Most web publishers use Google AdSense as their primary means of monetization. AdSense policies keeps changing, and Google has released many recommendations and they keep updating it.
Here’s a quick summary of what they require from bloggers as 2017 lingers:
Increasing Ad Quality
Don’t use ad layouts that are deceptive or misleading in the hopes of getting more clicks; your account is liable to be suspended if the demarcation between ads and content is not clear.
This one’s a no-brainer: Don’t click on your own ads.
Monitor the quality of your traffic and sources using Google Analytics, if you notice any unusual traffic patterns, try to figure out and resolve what’s causing it.
Don’t indiscriminately litter your page with ads, focus on providing a good content experience to your users and build your ad strategy around that idea.
Create evergreen content by producing in-depth content assets that don’t lose their value over time. While covering trending topics may get you immediate returns, it’s the more substantial content that will get your organic (read: sustainable) traffic over time.
Be consistent: Websites that publish good quality content frequently get a leg up in search results, while also having better recall with its audience. Create a publishing calendar for your website and stick to it.
People watch billions of hours of video on just YouTube every day; it’s a form of content experience that places less cognitive demand on the user.
Connect your AdSense and Analytics accounts to get access to Content Groups and Landing Page reports. These will help you identify the themes that work best with your audience and the pages that they land on most frequently.
Optimizing Ad Layouts
Mobile: AdSense recommends placing a 320×100 unit above the fold on mobile, where it’s visible to all users who land on a webpage using a mobile device.
Desktop: Choose vertical ads above the fold, especially the 300×600 unit that is popular with advertisers who want to increase brand awareness.
Remembering that creating good placements is only one, and not the most important part of your ad strategy, your primary focus should be on making engaging content and presenting it in ways that your audience likes.
Treat desktop and mobile differently and take the time to form a content and ad strategy that takes into consideration that what works for desktop will not necessarily work for mobile.
Since most users abandon a site if it takes longer than three seconds to load, optimize your mobile.
A majority of users abandon the webpage if it does not load within the first 3 seconds. Moreover, more searches now originate from mobile as compared to desktop. This means that publishers cannot longer afford to ignore the importance of fast-loading mobile sites.
Use the 320×100 unit in place of 320×50 wherever you can, the larger unit will accommodate smaller ads as well, thereby increasing ad competition.

# PROBLEM DESCRIPTION
Answer these questions from the AdSense summary:
(a) Which ad unit size does AdSense recommend placing above the fold on mobile?
(b) Which tool should publishers use to monitor the quality of their traffic and sources?
(c) Within how many seconds must a webpage load before a majority of users abandon it?
The lines that follow come from a separate source unrelated to the AdSense summary.

Pixel coordinate tracking lines:
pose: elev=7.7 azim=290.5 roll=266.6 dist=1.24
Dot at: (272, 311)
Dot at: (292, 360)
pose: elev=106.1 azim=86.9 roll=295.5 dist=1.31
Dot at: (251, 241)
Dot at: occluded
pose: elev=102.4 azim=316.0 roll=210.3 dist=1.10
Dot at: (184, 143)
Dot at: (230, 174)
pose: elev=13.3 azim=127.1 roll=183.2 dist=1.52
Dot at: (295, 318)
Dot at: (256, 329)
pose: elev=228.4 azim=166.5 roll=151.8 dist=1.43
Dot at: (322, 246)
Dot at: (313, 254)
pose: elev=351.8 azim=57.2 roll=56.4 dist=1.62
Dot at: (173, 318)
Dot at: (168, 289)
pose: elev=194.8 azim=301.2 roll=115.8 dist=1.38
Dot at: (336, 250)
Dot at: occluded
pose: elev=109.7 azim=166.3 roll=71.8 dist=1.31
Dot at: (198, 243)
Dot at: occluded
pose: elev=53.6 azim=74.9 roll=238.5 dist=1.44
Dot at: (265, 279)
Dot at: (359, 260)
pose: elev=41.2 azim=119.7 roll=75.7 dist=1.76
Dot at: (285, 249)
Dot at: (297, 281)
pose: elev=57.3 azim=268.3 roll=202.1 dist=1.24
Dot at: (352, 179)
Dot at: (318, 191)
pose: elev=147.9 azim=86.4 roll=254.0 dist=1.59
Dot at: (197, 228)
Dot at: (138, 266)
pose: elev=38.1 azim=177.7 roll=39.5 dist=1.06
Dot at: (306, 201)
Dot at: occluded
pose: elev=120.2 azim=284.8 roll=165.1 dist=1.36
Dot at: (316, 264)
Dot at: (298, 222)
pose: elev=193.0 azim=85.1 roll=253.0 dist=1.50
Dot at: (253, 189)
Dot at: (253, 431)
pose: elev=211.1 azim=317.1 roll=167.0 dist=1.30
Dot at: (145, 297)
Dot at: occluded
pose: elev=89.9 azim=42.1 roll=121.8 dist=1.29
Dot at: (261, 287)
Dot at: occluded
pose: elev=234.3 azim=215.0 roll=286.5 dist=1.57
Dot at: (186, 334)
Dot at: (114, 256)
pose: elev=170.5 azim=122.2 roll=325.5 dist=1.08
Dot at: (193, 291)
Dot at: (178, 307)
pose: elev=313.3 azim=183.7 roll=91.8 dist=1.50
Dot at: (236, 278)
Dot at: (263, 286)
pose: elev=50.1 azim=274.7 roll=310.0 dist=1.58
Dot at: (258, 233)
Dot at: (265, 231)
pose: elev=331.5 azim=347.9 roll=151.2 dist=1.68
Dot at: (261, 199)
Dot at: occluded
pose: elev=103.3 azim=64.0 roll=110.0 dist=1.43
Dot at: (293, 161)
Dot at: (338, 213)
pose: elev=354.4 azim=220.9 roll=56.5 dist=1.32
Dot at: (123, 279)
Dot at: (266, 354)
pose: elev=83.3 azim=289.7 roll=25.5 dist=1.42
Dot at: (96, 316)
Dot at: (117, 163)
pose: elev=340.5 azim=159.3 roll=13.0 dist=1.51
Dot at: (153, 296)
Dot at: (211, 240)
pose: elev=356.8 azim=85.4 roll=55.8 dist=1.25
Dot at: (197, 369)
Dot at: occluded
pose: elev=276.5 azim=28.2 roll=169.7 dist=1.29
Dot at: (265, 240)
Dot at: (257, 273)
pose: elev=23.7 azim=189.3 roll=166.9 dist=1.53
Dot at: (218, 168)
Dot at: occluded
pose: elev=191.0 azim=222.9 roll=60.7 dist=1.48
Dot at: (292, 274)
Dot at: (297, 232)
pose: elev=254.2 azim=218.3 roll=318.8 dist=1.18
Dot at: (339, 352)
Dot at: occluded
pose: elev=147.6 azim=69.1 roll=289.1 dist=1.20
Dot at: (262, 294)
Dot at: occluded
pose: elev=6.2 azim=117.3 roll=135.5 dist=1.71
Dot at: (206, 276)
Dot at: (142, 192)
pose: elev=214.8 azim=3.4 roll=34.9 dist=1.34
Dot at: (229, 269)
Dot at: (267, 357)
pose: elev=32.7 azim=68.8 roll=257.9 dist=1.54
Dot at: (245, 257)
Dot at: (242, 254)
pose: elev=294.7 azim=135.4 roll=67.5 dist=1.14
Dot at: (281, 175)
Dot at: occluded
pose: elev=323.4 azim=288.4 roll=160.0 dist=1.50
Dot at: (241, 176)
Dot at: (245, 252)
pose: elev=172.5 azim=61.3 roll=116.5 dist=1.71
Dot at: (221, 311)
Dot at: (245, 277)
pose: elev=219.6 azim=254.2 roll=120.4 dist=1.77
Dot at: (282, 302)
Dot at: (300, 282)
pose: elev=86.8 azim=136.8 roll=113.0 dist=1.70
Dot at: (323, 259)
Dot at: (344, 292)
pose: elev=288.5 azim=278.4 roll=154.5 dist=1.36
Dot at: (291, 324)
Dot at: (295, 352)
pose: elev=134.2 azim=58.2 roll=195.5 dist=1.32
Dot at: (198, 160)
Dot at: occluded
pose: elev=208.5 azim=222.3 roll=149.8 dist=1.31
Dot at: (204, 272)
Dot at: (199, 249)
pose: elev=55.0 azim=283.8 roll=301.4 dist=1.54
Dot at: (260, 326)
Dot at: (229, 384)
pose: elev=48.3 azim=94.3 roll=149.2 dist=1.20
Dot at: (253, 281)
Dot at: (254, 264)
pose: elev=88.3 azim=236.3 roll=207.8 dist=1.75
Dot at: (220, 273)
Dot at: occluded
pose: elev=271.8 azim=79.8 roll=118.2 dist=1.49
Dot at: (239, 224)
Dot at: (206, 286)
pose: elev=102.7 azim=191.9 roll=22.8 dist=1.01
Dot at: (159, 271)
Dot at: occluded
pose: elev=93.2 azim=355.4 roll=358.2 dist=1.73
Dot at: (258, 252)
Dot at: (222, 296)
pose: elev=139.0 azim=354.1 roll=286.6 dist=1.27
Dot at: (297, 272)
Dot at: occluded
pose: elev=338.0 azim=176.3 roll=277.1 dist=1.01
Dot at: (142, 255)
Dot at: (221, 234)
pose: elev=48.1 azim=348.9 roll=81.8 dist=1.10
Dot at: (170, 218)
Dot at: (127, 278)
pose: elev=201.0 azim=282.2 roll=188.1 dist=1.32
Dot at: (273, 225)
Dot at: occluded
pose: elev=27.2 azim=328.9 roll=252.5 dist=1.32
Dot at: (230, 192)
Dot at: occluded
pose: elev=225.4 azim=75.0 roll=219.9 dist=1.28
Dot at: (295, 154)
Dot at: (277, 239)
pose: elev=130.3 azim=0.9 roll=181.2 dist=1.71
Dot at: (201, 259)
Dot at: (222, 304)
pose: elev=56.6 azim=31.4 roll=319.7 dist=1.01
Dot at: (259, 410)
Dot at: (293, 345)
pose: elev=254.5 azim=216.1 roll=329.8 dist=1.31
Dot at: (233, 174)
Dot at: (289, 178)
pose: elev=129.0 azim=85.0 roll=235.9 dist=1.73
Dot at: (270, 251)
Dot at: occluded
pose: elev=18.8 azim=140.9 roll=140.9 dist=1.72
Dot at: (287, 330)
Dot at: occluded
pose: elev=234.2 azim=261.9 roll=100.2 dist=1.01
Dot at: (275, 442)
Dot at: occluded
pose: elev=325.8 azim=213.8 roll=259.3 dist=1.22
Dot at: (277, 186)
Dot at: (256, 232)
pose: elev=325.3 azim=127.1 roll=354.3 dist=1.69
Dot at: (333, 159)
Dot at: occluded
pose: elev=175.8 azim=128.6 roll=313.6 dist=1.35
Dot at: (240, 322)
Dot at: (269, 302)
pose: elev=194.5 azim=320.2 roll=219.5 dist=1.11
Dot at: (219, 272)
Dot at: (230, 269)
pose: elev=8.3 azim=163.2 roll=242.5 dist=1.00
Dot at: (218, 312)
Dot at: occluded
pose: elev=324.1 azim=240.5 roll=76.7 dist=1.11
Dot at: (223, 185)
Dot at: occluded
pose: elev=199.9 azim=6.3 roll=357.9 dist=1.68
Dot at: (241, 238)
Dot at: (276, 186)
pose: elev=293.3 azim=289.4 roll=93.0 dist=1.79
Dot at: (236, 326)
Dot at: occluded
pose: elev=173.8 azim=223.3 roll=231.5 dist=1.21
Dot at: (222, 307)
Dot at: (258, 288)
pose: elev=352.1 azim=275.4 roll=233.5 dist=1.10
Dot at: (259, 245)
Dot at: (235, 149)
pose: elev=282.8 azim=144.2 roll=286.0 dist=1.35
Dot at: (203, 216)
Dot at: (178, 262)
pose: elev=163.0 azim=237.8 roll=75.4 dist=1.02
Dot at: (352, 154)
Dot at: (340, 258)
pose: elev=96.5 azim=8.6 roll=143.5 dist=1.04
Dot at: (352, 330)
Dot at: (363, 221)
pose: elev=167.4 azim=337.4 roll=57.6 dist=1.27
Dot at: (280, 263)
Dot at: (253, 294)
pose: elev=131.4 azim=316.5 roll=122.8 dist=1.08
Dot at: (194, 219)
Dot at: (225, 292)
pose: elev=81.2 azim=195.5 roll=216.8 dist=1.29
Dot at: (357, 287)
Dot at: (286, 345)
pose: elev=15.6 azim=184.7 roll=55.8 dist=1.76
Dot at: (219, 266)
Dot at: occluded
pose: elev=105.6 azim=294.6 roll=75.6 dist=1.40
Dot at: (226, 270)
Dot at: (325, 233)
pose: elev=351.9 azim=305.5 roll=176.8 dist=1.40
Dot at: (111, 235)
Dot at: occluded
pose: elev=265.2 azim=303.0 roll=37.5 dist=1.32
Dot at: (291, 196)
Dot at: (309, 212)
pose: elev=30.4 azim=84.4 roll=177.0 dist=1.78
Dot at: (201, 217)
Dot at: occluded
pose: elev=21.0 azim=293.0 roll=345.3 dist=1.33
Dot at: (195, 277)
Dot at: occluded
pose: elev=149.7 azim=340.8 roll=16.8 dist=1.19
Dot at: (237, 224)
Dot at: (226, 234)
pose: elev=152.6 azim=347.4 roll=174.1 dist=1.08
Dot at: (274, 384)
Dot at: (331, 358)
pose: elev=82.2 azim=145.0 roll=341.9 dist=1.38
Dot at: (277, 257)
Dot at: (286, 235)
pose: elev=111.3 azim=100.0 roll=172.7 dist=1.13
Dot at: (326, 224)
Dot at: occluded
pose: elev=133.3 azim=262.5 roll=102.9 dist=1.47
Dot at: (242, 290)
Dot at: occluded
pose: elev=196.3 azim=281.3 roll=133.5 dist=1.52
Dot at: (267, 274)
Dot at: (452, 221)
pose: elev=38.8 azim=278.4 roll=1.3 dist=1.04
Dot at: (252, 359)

# WORKED SOLUTION
(a) The 320×100 unit.
(b) Google Analytics.
(c) Three seconds.